After enabling the filterable
setting for an attribute, or adding/updating a full-text index, the index needs time
to build before queries that depend on the index can be executed. turbopuffer will respond with HTTP status 202 to queries that depend on an index that is not yet built.
To retrieve the current schema for a namespace, make a GET
request to /v1/namespaces/:namespace/schema
.
To update the schema for a namespace without a write, make a POST
request to /v1/namespaces/:namespace/schema
.
For example, to change an attribute called my-text
to unfilterable:
turbopuffer currently supports language-aware stemming and stopword removal for full-text search. The following languages are supported:
arabic
danish
dutch
english
(default)finnish
french
german
greek
hungarian
italian
norwegian
portuguese
romanian
russian
spanish
swedish
tamil
turkish
Other languages can be supported by contacting us.
word_v2
word_v1
(default)word_v0
pre_tokenized_array
The word_v2
tokenizer forms tokens from ideographic codepoints, contiguous
sequences of alphanumeric codepoints, and sequences of emoji codepoints that
form a single glyph. Codepoints that are not alphanumeric, ideographic, or an
emoji are discarded. Codepoints are classified according to Unicode v16.0.
The word_v1
tokenizer works like the word_v2
tokenizer, except that
ideographic codepoints are treated as alphanumeric codepoint. Codepoints are
classified according to Unicode v10.0.
The word_v0
tokenizer works like the word_v1
tokenizer, except that emoji
codepoints are discarded.
The pre_tokenized_array
tokenizer is a special tokenizer that indicates that
you want to perform your own tokenization. This tokenizer can only be used on
attributes of type []string
; each string in the array is interpreted as a
token. When this tokenizer is active, queries using the BM25
or
ContainsAllTokens
operators must supply a query operand of type []string
rather than string
; each string in the array is interpreted as a token. Tokens
are always matched case sensitively, without stemming or stopword removal. You
cannot specify language
, stemming: true
, remove_stopwords: true
, or
case_sensitive: false
when using this tokenizer.
Other tokenizers can be supported by contacting us.
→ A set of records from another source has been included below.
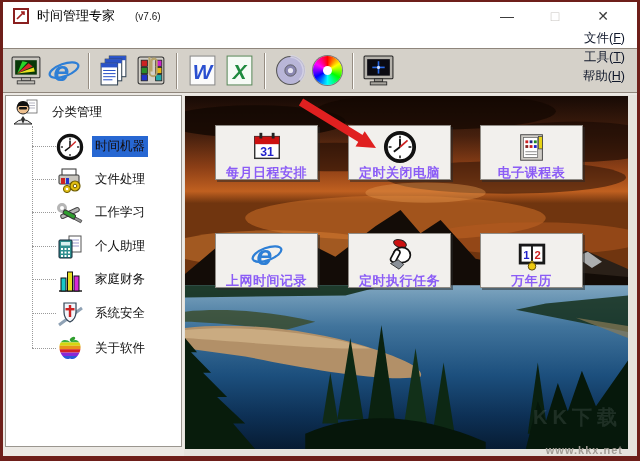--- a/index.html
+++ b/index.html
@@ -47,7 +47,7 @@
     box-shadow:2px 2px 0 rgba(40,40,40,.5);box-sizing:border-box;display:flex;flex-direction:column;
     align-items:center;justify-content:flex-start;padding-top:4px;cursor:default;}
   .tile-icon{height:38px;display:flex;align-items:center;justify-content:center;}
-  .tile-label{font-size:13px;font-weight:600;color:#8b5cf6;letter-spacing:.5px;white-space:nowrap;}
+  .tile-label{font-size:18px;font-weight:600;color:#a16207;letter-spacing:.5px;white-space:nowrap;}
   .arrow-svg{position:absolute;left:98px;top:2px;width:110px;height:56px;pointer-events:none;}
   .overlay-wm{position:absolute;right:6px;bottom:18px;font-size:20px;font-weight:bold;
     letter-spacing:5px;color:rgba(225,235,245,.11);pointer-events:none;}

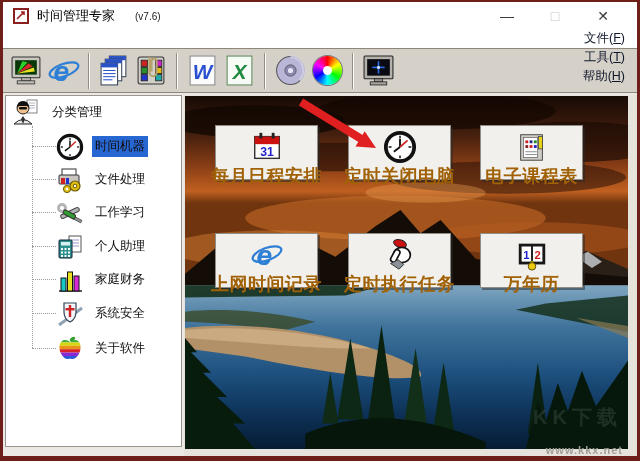--- a/index.html
+++ b/index.html
@@ -383,23 +383,6 @@
           <span class="tile-label">每月日程安排</span>
         </div>
 
-        <div class="tile" style="left:163px;top:29px">
-          <span class="tile-icon">
-            <svg viewBox="0 0 36 36" width="34" height="34">
-              <circle cx="18" cy="18" r="15" fill="#fff" stroke="#111" stroke-width="4"></circle>
-              <g stroke="#111" stroke-width="1.6">
-                <line x1="18" y1="6" x2="18" y2="9"></line>
-                  <line x1="18" y1="27" x2="18" y2="30"></line>
-                <line x1="6" y1="18" x2="9" y2="18"></line>
-                  <line x1="27" y1="18" x2="30" y2="18"></line>
-              </g>
-              <line x1="18" y1="18" x2="18" y2="9.5" stroke="#111" stroke-width="2"></line>
-              <line x1="18" y1="18" x2="11.5" y2="23" stroke="#111" stroke-width="2"></line>
-              <line x1="18" y1="18" x2="26" y2="11" stroke="#cc2222" stroke-width="1.8"></line>
-            </svg>
-          </span>
-          <span class="tile-label">定时关闭电脑</span>
-        </div>
 
         <div class="tile" style="left:295px;top:29px">
           <span class="tile-icon">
The BM25 scoring algorithm involves two parameters that can be tuned for your workload:
k1
controls how quickly the impact of term frequency saturates. When k1
is
close to zero, term frequency is effectively ignored when scoring a document.
When k1
is close to infinity, term frequency contributes nearly
linearly to the score.
The default value, 1.2
, means that increasing term frequency in a document
boosts heavily to start but quickly results in diminishing returns.
b
controls document length normalization. When b
is 0.0
, documents are
treated equally regardless of length, which allows long articles tend to
dominate due to sheer volume of terms. When b
is 1.0
, documents are
boosted or penalized based on the ratio of their length to the average
document length in the corpus.
The default value, 0.75
, controls for length bias without eliminating it
entirely (long documents are often legitimately more relevant).
The default values are suitable for most applications. Tuning is typically
required only if your corpus consists of extremely short texts like tweets
(decrease k1
and b
) or extremely long texts like legal documents (increase
k1
and b
).
To tune these parameters, we recommend an empirical approach: build a set of evals, and choose the parameter values that maximize performance on those evals.